(Excerpted data)

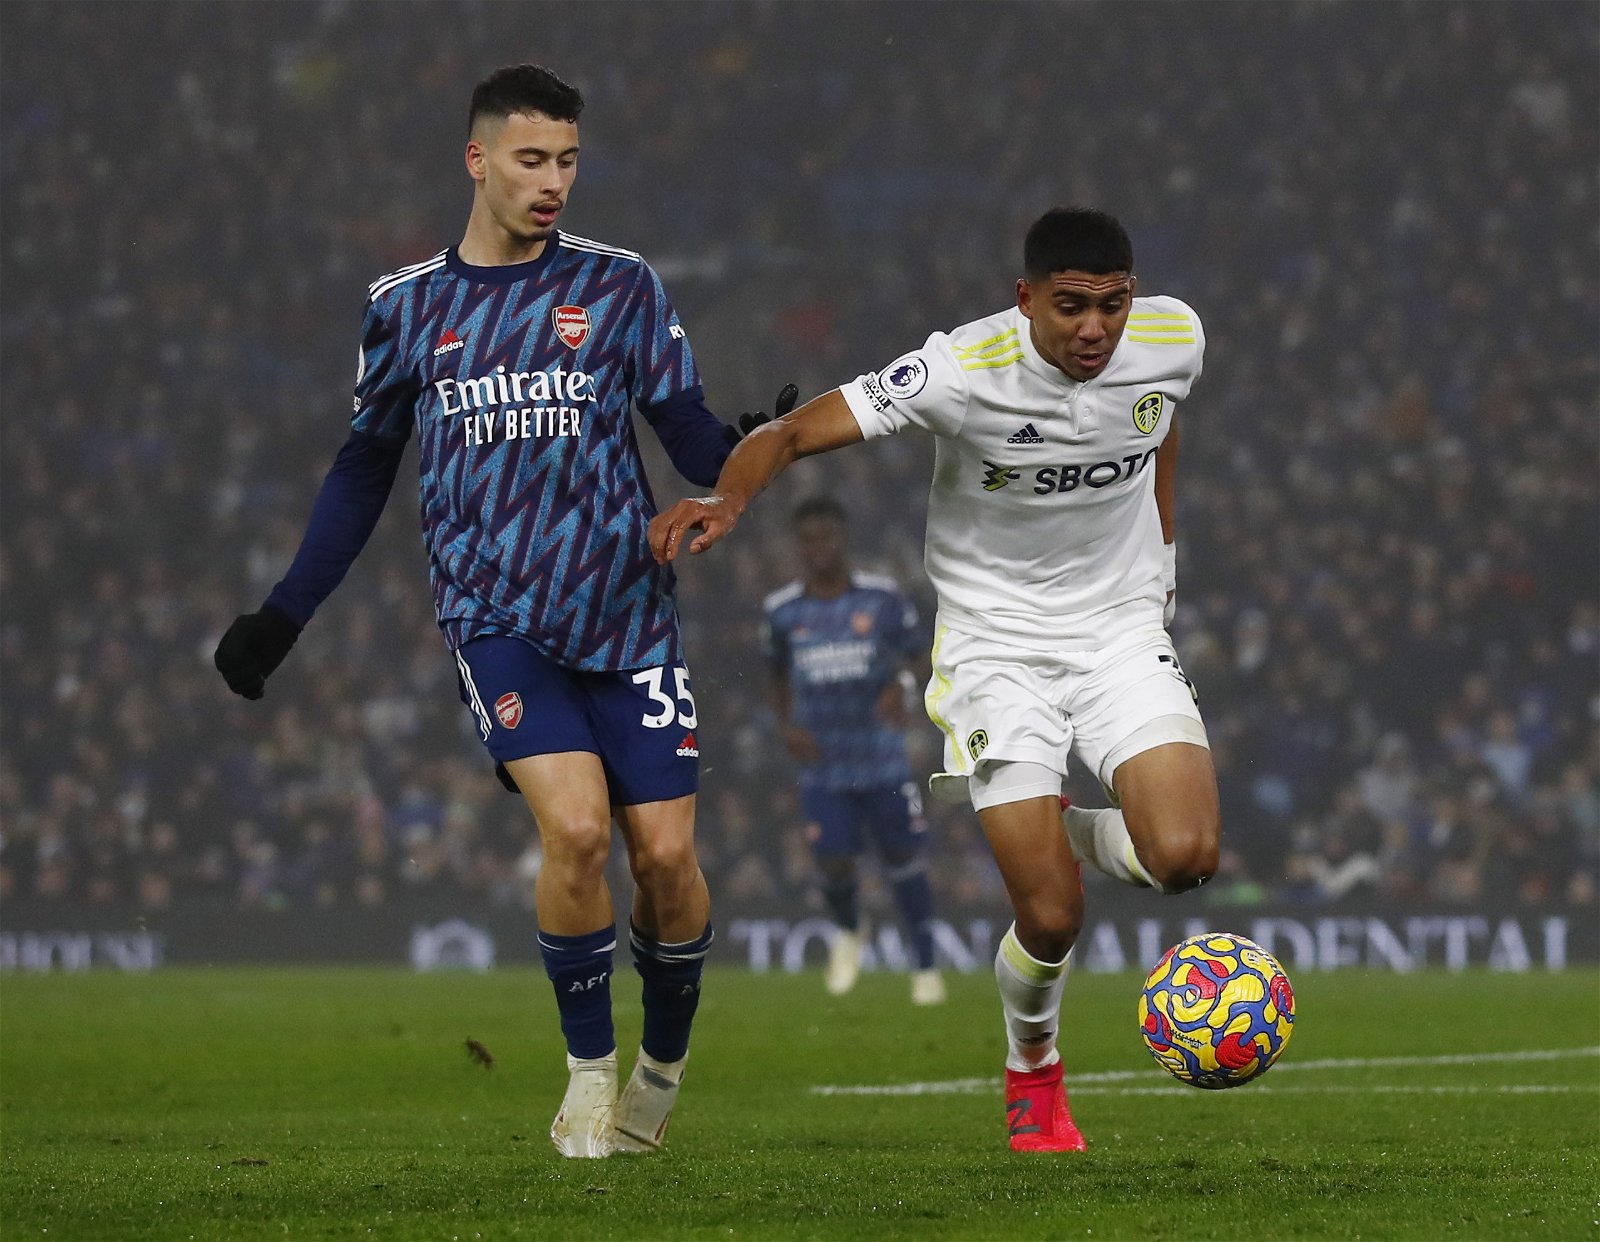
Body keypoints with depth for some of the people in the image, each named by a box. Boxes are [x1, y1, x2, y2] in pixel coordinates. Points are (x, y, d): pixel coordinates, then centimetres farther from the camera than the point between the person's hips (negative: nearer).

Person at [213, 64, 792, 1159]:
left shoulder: (619, 286, 5)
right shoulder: (407, 308, 8)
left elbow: (692, 442, 2)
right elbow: (364, 472, 18)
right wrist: (283, 616, 16)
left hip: (627, 609, 1)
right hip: (497, 618, -1)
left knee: (665, 853, -6)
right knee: (576, 825, -21)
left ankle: (665, 1066, 21)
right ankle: (590, 1072, -3)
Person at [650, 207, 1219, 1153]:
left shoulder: (1173, 338, -9)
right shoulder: (965, 371, -22)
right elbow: (796, 433, -25)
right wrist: (729, 498, -44)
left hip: (1123, 631, 3)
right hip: (997, 643, -3)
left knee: (1184, 857, -21)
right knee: (1051, 921, -10)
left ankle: (1070, 835, 17)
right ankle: (1034, 1071, 25)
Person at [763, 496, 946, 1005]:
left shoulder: (884, 599, -4)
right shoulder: (781, 611, 1)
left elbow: (910, 658, 4)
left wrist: (899, 688, -19)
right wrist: (786, 726, -2)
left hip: (882, 757, -1)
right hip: (822, 763, 1)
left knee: (903, 857, 2)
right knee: (834, 864, -5)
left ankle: (925, 965, 16)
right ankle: (847, 933, 29)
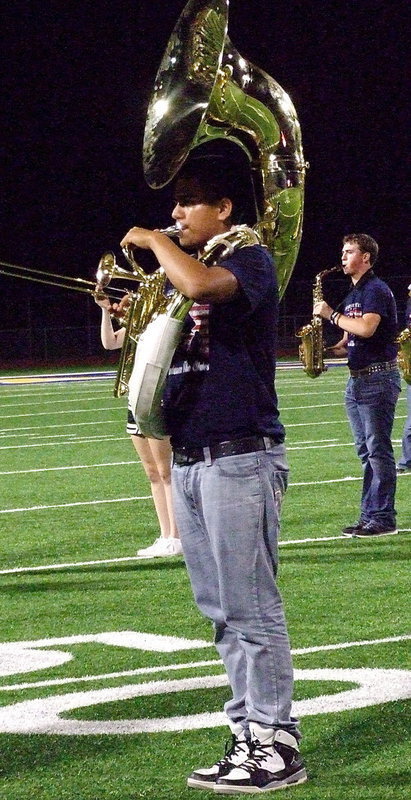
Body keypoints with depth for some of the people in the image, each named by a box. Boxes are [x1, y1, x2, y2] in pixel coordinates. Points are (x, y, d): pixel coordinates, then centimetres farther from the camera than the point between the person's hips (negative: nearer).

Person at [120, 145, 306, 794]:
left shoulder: (250, 260, -8)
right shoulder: (182, 273, 18)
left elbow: (202, 285, -31)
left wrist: (154, 242, -15)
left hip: (239, 460, -9)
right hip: (187, 462, 9)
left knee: (251, 611, -8)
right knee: (222, 613, 11)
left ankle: (275, 747, -5)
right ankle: (250, 730, 17)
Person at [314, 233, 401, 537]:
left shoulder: (376, 290, -10)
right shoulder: (353, 295, 19)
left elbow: (366, 329, -25)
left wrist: (331, 314, -14)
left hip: (379, 378, -9)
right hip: (357, 380, 9)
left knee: (379, 451, -9)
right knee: (366, 453, 9)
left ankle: (383, 518, -8)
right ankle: (369, 516, 12)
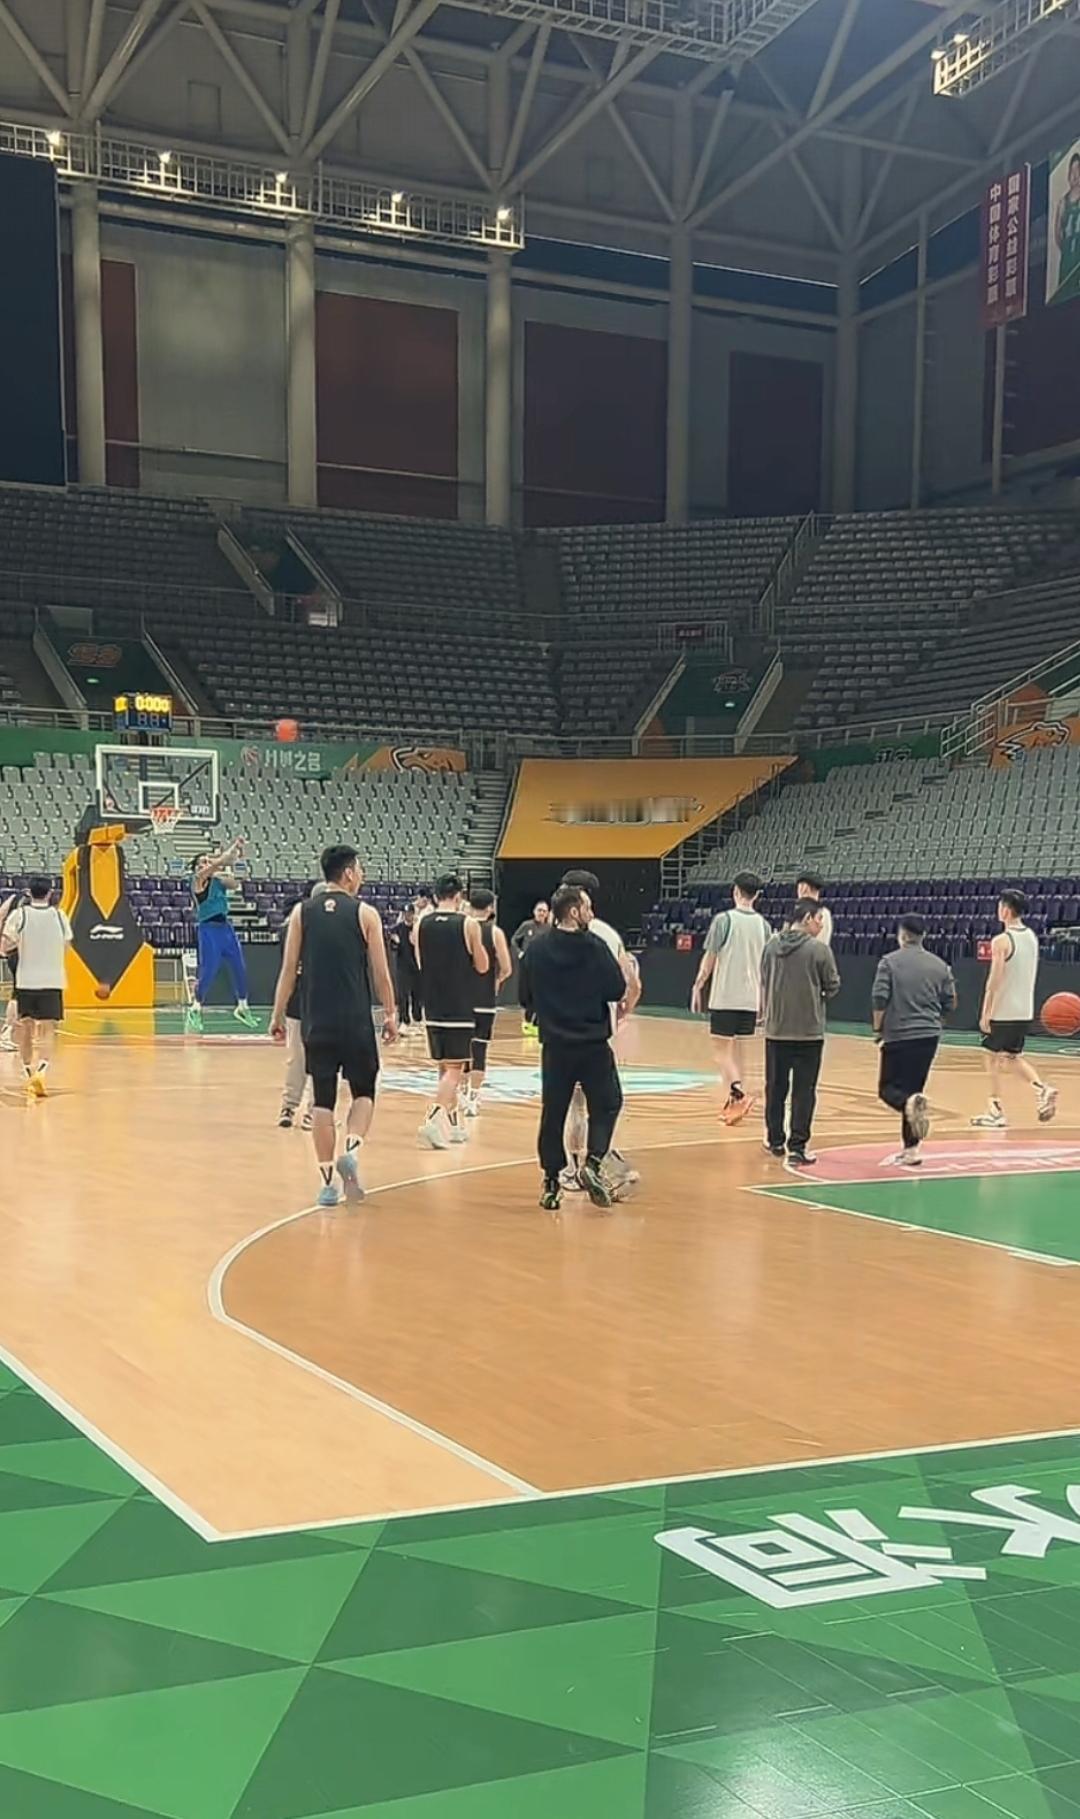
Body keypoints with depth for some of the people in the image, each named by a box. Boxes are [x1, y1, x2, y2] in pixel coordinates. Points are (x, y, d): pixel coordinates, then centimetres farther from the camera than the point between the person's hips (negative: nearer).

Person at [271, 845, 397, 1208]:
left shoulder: (301, 913, 4)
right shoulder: (365, 913, -2)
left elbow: (289, 969, 1)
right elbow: (380, 972, -2)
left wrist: (278, 1014, 7)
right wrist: (390, 1014, 8)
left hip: (316, 1022, 2)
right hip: (356, 1021, -2)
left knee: (322, 1100, 7)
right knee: (363, 1092, 14)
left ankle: (327, 1181, 6)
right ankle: (351, 1149, -11)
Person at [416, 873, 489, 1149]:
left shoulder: (422, 924, 2)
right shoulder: (468, 924, -9)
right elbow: (482, 966, -1)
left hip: (432, 1007, 5)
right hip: (460, 1008, -5)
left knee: (445, 1066, 17)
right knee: (454, 1069, -2)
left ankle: (454, 1124, 24)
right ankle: (433, 1120, -19)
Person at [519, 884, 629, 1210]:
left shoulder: (535, 951, -1)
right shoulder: (595, 947, -11)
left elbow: (526, 999, 4)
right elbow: (616, 989, -10)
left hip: (555, 1045, 3)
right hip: (594, 1043, -3)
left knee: (553, 1112, 9)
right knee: (606, 1104, 13)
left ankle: (551, 1182, 9)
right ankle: (593, 1163, -5)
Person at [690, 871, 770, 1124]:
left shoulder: (724, 919, -10)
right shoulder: (763, 924, 6)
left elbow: (710, 958, -8)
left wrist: (698, 988, 1)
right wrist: (763, 997, 20)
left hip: (724, 997, -5)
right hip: (750, 998, 5)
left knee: (721, 1049, 0)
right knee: (738, 1047, 15)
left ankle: (737, 1093, -19)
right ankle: (733, 1102, 18)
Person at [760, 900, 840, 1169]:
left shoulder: (772, 945, 0)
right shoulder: (819, 949, -12)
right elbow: (833, 986, -4)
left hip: (776, 1029, 4)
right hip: (809, 1031, -4)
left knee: (776, 1087, 15)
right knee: (804, 1091, 1)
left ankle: (776, 1141, 26)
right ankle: (797, 1147, 0)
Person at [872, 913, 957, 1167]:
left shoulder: (890, 962, -6)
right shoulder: (940, 965, 7)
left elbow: (879, 999, -12)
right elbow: (950, 1004, 9)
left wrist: (878, 1027, 3)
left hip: (898, 1036, -4)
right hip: (929, 1036, 4)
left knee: (888, 1089, 5)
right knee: (912, 1089, 13)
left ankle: (911, 1104, -28)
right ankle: (910, 1148, 12)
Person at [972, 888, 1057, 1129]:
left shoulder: (1001, 941, -16)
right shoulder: (1032, 937, 7)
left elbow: (994, 980, -18)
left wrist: (985, 1013, -13)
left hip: (1002, 1012, -7)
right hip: (1025, 1011, 7)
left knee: (993, 1057, 6)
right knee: (1012, 1057, 18)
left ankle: (996, 1111, 7)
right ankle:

(End Excerpted data)

● **Problem details**:
In the answer, include exactly the lines from the top of the entries through the line containing "right shoulder: (353, 295, 19)", and nothing else, not even the pictures.

● **Answer space**:
Body keypoints with depth for some of the people in the image, each named by a box. Boxes are [x1, y1, x2, y2] in pixel coordinates. Points are (x, y, d): pixel coordinates, then centimetres farther from the camera than the point between the person's hips (negative: nearer).

Person at [213, 64, 792, 1159]:
left shoulder: (619, 286, 5)
right shoulder: (407, 308, 8)
left elbow: (692, 442, 2)
right elbow: (364, 472, 18)
right wrist: (283, 616, 16)
left hip: (627, 609, 1)
right hip: (497, 618, -1)
left knee: (665, 853, -6)
right knee: (576, 825, -21)
left ankle: (665, 1066, 21)
right ankle: (590, 1072, -3)
Person at [650, 207, 1219, 1153]:
left shoulder: (1173, 338, -9)
right shoulder: (965, 371, -22)
right elbow: (796, 433, -25)
right wrist: (729, 498, -44)
left hip: (1123, 631, 3)
right hip: (997, 643, -3)
left knee: (1184, 857, -21)
right knee: (1051, 921, -10)
left ankle: (1070, 835, 17)
right ankle: (1034, 1071, 25)
Person at [763, 496, 946, 1005]:
left shoulder: (884, 599, -4)
right shoulder: (781, 611, 1)
left elbow: (910, 658, 4)
left wrist: (899, 688, -19)
right wrist: (786, 726, -2)
left hip: (882, 757, -1)
right hip: (822, 763, 1)
left knee: (903, 857, 2)
right knee: (834, 864, -5)
left ankle: (925, 965, 16)
right ankle: (847, 933, 29)
Body keypoints with depth for some of the people in the image, each named by a box. Boxes are [x1, y1, x2, y2] in pixel coordinates. Points are (x, y, d): pixel coordinates, then centimetres farther from the camera than the point between the person's hips (negative: nearer).

Person at [120, 145, 306, 794]:
left shoulder: (250, 260, -8)
right shoulder: (182, 273, 18)
left elbow: (202, 285, -31)
left wrist: (154, 242, -15)
left hip: (239, 460, -9)
right hip: (187, 462, 9)
left knee: (251, 611, -8)
right knee: (222, 613, 11)
left ankle: (275, 747, -5)
right ankle: (250, 730, 17)
Person at [314, 233, 401, 537]:
left shoulder: (376, 290, -10)
right shoulder: (353, 295, 19)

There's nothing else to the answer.